11 July 2010
The notorious Todd Solondz film I've been putting off for years for no good reason... I finally sat and watched it. It has such a reputation, for sympathizing with pederasts and dirty phone call makers, and so I was ready for some squirm-inducing scenes, but still, the degree to which it looks unblinkingly into the eye of some extremely uncomfortable moments and challenges your reactions -- do you laugh? do you flinch? do you judge? do you sympathize? -- is, well, bold. Nobody ever said Solondz wasn't a provocateur.
It feels like a pretty complete spectrum of people lacking -- and generally not deserving -- happiness, and it's full of some really beautifully put together moments (a subtle touch, for example: Ben Gazarra loading up his meal with salt at the end; the one thing his doctor said might prevent him from living to be a hundred). The film certainly has strong opinions on the amount of fakery that goes into middle class notions of success, and an almost Lynchian glee in pulling back layers to reveal something darker underneath. Plus, just like the very, very different Pusher I watched just before this, both can be seen as dramatizations of desperation, only here the desperation is a more First World Problem variety, and more open to derision and mockery.

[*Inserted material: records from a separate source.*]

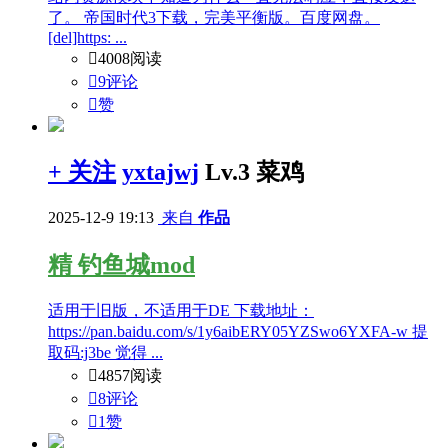
了。 帝国时代3下载，完美平衡版。百度网盘。
[del]https: ...

4008阅读

9评论

赞
+ 关注
yxtajwj
Lv.3 菜鸡
2025-12-9 19:13
来自
作品
精
钓鱼城mod
适用于旧版，不适用于DE 下载地址：
https://pan.baidu.com/s/1y6aibERY05YZSwo6YXFA-w 提
取码:j3be 觉得 ...

4857阅读

8评论

1
赞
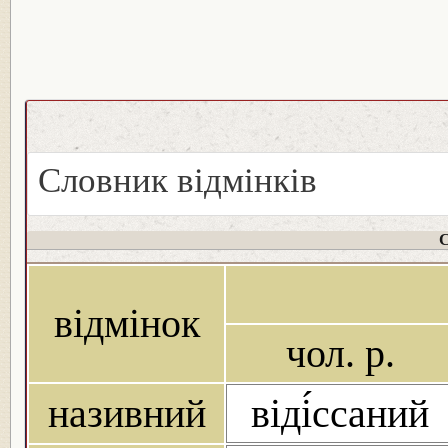
Словник відмінків
С
відмінок
чол. р.
називний
віді́ссаний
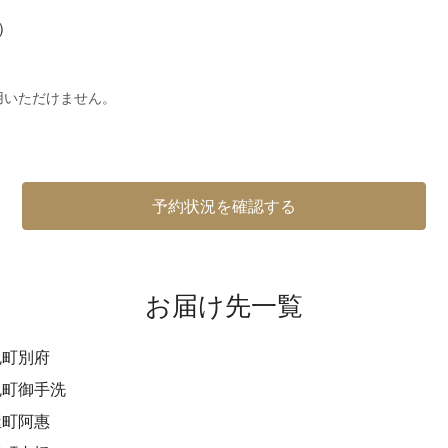
※）
用いただけません。
予約状況を確認する
お届け先一覧
免町別府
免町御手洗
屋町阿惠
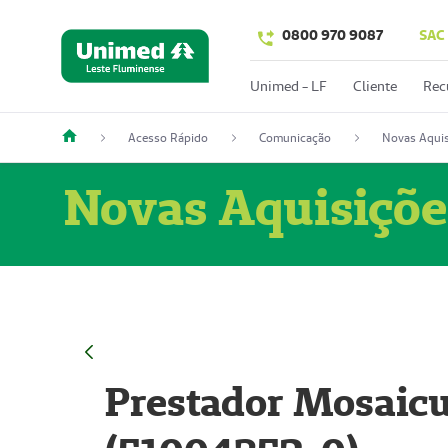
0800 970 9087
SAC
Unimed - LF
Cliente
Rec
Acesso Rápido
Comunicação
Novas Aquis
Novas Aquisiçõe
Prestador Mosaicu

Black comedy is when you tell a story with "dark" or "tragic" things happening but you paint them in a comic light -- people die but we are meant to laugh at it, for example. There is even a thing people call "pitch black comedy," where the dark stuff is darker than most. This goes well beyond that, giving us a black comedy of the blackest things we have: rape, pedophilia, predatory sex, incest, and the fear of dying alone. Plus, often black comedies look down on their characters (or at least their transgressive, "bad guy" characters) as dopes and lunatics, monsters and clowns. In Happiness, though, Solondz kind of flip-flops that formula. Here, the sisters are looked down on as pathetic, self-deceptive, judgmental monsters, complicit in the sins around them and even longing to transgress themselves (one sister desperately wishes she were raped as a child; another doles out judgment like she sat on high, and wants nothing more than to gossip with her psychologist husband about his patients' troubles) -- but the actual "bad guys" are the sympathetic characters, the ones with genuine human feelings and needs. Their monstrous sins are merely flaws they struggle with, whereas the suburban mom, the successful author, and even to an extent their listless, lonely younger sister who is without career, family, or love, are shown as the creeps of the story. That's an interesting perspective to take, no question, kind of a John Waters view of the world, but without the camp. Or at least without so much of it.

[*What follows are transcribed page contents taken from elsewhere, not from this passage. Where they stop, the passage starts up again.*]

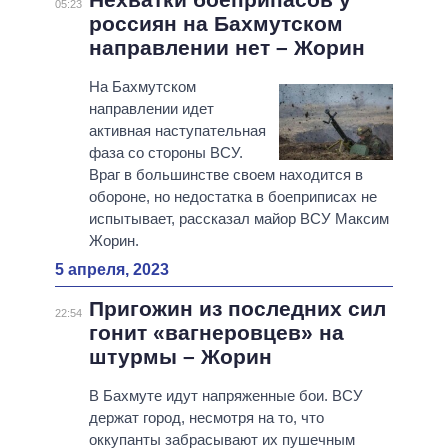
05:23
россиян на Бахмутском
направлении нет – Жорин
На Бахмутском
направлении идет
активная наступательная
фаза со стороны ВСУ.
Враг в большинстве своем находится в
обороне, но недостатка в боеприписах не
испытывает, рассказал майор ВСУ Максим
Жорин.
5 апреля, 2023
Пригожин из последних сил
22:54
гонит «вагнеровцев» на
штурмы – Жорин
В Бахмуте идут напряженные бои. ВСУ
держат город, несмотря на то, что
оккупанты забрасывают их пушечным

It's a pretty great film, I have to say, though about a dozen scenes throughout had me scrunching up my face in fear and wondering what I was sitting through. I expected Philip Seymour Hoffman's phone harasser to be the worst, but the exchanges between Dylan Baker as the pedophile father and his confused son were, in retrospect, obviously the most squeamish. Both actors were amazing, but those scenes were excruciating, and I'm someone who normally laughs pretty easily about stuff like that. But this... with the exception of one early punch-to-the-arm you-go-champ moment where Dad assures his son he'll come one day, not to worry -- with the exception of that moment it's all played so goddamn straight-faced, even I blanched.
Speaking of, you think I'm reading too deep into it if I notice that Hoffman's character has many (rape-centric) monologues about cum and coming, and uses his own cum as adhesive to keep postcards stuck to his wall, and that Baker's son looks a lot like a young Philip Seymour Hoffman, and is equally obsessed with his own ejaculate and ends the film with his first triumphant squirting -- for both characters we see the sperm hit the wall/pole; both characters talk about it the whole film every chance they get; both look alike. I think that son is meant to grow up to be Alan, the Phil Hoffman character. Anybody else see something like that, or am I just crazy?